EXTRACT>
□ □ □ □
The Byzantine successes led the Goths to turn against their king, who was soon deposed and later killed. The newly crowned king, Vitiges, started to galvanize the Goths and create a large army to fight the Byzantines. Before marching against Rome, Vitiges sent an army under Asinarius and Uligisalus to recover Dalmatia. He sent with them a large number of warships, presumably the royal fleet of Ravenna, with the intention of blockading and besieging the city from the seaside.

Asinarius went to raise the Suevi and other local tribes in the region of Pannonia. However, Uligisalus advanced alone into Liburnia, where he was defeated by Constantinianus at the Battle of Scardon. Uligisalus retreated to the city of Burnus to await the arrival of Asinarius. When Constantinianus learned that Asinarius was approaching with a large force, he realized that he did not have sufficient troops against the combined Gothic army. He withdrew his troops, including those from nearby outposts, into Salona and reinforced its fortifications for siege, including digging a moat around the circuit wall.

Asinarius arrived at Burnus with numerous tribes; the commanders united their forces and advanced to besiege Salona. Upon arrival in February 537, they dug a ditch and built a stockade around the city, while the Gothic fleet blockaded the harbor, completing the encirclement. After a while, the Byzantines attempted a sortie with their fleet and defeated the Goths at sea by sinking and capturing many of those ships. Despite this loss, the Goths did not immediately lift the siege. Although contemporary historian Procopius does not describe the siege's end, Constantinianus's defense succeeded, because the blockade became impossible after the naval defeat. The siege probably ended in the summer of 537. Constantinianus remained in Dalmatia until 540.
□ □ □ □
EXERCISES TO COMPLETE>
a) Answer these questions from the Salona passage:
(i) Whom did Vitiges send with an army to recover Dalmatia?
(ii) To which city did Uligisalus retreat after his defeat at the Battle of Scardon?
(iii) In what month and year did the Gothic forces arrive to besiege Salona?
b) Extend the Salona passage by writing what comes next after its final sentence.

Saved data entries
□ □ □ □
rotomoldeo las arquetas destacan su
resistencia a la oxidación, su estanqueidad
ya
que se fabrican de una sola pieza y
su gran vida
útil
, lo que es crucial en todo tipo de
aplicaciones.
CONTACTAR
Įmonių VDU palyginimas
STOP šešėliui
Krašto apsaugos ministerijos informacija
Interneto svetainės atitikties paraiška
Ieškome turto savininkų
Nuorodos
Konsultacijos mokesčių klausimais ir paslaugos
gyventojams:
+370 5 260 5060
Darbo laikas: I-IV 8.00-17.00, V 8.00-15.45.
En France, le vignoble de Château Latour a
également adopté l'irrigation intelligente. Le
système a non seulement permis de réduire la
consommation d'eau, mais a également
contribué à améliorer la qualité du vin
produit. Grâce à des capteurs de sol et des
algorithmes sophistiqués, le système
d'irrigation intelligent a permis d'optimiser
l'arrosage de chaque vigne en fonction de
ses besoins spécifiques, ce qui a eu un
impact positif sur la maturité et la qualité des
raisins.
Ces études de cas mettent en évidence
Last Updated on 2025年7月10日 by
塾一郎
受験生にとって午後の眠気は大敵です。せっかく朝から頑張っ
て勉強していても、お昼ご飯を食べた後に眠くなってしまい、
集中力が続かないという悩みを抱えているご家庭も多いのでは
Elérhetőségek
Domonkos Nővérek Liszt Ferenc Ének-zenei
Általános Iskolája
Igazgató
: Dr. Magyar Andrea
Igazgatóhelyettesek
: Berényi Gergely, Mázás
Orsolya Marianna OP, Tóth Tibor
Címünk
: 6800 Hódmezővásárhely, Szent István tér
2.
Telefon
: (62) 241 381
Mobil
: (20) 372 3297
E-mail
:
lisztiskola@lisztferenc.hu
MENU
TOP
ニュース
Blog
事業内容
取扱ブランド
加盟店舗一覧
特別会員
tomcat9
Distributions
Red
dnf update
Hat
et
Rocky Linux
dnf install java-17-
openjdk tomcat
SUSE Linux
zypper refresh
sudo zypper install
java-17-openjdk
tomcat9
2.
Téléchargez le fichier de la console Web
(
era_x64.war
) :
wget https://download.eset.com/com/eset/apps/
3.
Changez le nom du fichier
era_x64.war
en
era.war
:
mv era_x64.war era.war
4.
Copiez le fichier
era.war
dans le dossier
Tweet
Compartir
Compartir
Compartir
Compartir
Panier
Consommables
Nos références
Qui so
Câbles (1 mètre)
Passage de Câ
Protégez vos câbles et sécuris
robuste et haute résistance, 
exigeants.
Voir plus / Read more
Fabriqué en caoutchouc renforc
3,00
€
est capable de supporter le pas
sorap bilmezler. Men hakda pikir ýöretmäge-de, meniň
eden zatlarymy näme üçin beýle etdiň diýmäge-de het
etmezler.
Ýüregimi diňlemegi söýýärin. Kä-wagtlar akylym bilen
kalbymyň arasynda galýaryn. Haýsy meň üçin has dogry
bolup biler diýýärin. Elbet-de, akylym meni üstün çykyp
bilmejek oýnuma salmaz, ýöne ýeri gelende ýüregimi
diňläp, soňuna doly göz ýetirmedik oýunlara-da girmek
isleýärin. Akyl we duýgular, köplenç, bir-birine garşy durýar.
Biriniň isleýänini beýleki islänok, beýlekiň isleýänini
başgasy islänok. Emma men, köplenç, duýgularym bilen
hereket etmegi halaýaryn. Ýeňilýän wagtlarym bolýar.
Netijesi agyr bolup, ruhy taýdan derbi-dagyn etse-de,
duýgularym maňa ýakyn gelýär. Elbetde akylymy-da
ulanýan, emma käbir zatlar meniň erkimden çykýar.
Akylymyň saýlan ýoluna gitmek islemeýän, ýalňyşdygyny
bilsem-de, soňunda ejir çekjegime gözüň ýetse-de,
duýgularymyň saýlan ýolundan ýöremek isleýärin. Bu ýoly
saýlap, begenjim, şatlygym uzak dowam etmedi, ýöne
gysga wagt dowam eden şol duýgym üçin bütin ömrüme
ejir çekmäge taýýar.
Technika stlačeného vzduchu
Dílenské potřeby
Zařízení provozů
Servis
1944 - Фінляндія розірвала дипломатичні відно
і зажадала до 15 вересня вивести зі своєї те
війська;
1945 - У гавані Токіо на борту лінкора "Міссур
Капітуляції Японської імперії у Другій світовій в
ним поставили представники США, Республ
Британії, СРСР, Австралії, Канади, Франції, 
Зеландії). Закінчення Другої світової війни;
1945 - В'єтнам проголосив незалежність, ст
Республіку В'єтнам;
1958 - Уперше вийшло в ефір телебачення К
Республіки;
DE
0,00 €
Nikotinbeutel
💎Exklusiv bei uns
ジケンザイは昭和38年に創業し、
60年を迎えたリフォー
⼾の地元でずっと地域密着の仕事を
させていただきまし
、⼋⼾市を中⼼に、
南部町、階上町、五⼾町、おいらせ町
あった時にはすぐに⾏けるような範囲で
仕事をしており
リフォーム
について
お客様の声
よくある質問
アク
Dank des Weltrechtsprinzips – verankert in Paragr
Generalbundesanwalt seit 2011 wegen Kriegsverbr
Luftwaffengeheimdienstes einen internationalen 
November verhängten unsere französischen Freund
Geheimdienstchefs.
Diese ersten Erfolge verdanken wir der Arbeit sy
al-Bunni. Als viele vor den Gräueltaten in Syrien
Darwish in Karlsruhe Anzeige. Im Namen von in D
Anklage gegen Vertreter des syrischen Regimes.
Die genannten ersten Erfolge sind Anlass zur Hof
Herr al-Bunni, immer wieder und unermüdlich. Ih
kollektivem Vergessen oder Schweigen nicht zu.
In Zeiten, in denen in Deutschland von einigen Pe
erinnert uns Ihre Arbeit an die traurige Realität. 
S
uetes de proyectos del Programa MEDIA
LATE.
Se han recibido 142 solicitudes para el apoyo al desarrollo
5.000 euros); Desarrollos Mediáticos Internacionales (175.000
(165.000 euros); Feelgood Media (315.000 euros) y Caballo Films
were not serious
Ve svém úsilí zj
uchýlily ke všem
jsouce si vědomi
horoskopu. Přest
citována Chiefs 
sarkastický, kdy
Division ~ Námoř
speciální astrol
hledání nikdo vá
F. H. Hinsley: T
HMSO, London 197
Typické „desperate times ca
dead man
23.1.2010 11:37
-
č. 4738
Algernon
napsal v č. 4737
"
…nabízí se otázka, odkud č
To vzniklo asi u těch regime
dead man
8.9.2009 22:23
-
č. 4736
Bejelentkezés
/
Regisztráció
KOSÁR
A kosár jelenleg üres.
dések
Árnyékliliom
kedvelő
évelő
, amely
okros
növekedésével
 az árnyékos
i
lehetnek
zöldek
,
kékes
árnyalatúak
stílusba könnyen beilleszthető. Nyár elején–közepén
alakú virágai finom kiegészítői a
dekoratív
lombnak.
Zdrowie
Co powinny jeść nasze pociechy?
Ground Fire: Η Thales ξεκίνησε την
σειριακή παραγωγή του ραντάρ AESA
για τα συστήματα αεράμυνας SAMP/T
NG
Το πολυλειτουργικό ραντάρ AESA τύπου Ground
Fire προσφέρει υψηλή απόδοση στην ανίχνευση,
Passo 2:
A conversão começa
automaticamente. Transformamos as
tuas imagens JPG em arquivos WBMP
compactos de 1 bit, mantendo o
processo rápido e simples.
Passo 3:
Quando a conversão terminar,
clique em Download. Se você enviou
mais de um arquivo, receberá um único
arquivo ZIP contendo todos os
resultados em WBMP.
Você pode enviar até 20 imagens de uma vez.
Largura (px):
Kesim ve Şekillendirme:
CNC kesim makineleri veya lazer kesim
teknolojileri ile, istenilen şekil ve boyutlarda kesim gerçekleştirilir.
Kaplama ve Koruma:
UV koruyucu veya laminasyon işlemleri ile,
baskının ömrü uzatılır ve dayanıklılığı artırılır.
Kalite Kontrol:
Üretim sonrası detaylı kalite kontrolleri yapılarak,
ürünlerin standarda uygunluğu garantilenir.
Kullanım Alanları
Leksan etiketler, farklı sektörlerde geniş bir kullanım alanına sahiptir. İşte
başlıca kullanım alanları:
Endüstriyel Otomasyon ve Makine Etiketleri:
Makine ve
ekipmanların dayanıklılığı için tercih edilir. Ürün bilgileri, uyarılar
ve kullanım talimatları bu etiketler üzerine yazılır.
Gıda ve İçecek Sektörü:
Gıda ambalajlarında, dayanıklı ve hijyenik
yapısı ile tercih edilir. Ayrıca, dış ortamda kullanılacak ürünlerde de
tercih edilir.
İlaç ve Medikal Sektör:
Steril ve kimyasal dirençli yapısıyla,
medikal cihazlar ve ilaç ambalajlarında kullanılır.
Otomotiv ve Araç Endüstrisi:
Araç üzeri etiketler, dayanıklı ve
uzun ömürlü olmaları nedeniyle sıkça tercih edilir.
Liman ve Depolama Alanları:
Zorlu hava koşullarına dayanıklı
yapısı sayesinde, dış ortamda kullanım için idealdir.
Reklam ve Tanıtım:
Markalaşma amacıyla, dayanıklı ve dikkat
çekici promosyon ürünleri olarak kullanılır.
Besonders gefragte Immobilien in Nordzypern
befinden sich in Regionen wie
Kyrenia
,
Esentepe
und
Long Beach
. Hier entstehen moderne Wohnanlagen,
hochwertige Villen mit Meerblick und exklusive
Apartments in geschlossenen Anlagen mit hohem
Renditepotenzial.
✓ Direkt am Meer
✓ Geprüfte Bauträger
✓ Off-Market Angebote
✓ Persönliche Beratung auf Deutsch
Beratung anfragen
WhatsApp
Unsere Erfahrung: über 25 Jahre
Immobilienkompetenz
□ □ □ □
TASK RESPONSES>
a)
(i) Asinarius and Uligisalus.
(ii) Burnus.
(iii) February 537.

b)
=== Administration of Italy and Gothic resurgence ===

Main army movements during the second phase of the Gothic War

In 540, Belisarius succeeded in capturing Ravenna, the capital of the Ostrogothic kingdom, effectively recovering all the territories of the Italian Peninsula south of the Po River. Belisarius was then recalled to Constantinople taking Ravenna's treasury and Vitigis as prisoner, as he was needed to take command of the eastern borders against the Persians for the upcoming Lazic War (541–562). Justinian replaced Belisarius with Constantinianus along with Bessas and John the Sanguinary with equal authority. However, Constantinianus did not have either the authority or the willingness to assert his command as being more senior than the other two.

The rivalry and corruption between the three commanders led to indiscipline and plundering of the Italian countryside. Moreover, Justinian's harsh tax audit to recover alleged Gothic-era arrears, combined with reduced rewards for wounded and distinguished soldiers, further alienated troops and civilians, collapsing morale and eroding Italian loyalty.

Byzantine misrule strengthened the Goths under Ildibad, who defeated a Byzantine force at the Battle of Treviso and recovered much of the Po Valley. His short reign ended in his assassination before he had consolidated his power. The reign of Eraric followed, but it ended with his murder in late 541, because he secretly offered to abdicate and offer the kingdom to the Byzantines in exchange for the rank of patrician and a large payment. Through the turmoil among the Gothic aristocracy, Ildibad's nephew Totila became king. Reprimanded by Justinian for inaction to exploit Gothic disunity, the Byzantine commanders assembled and decided to capture Verona. However, their divided leadership failed to capture the city in the Siege of Verona.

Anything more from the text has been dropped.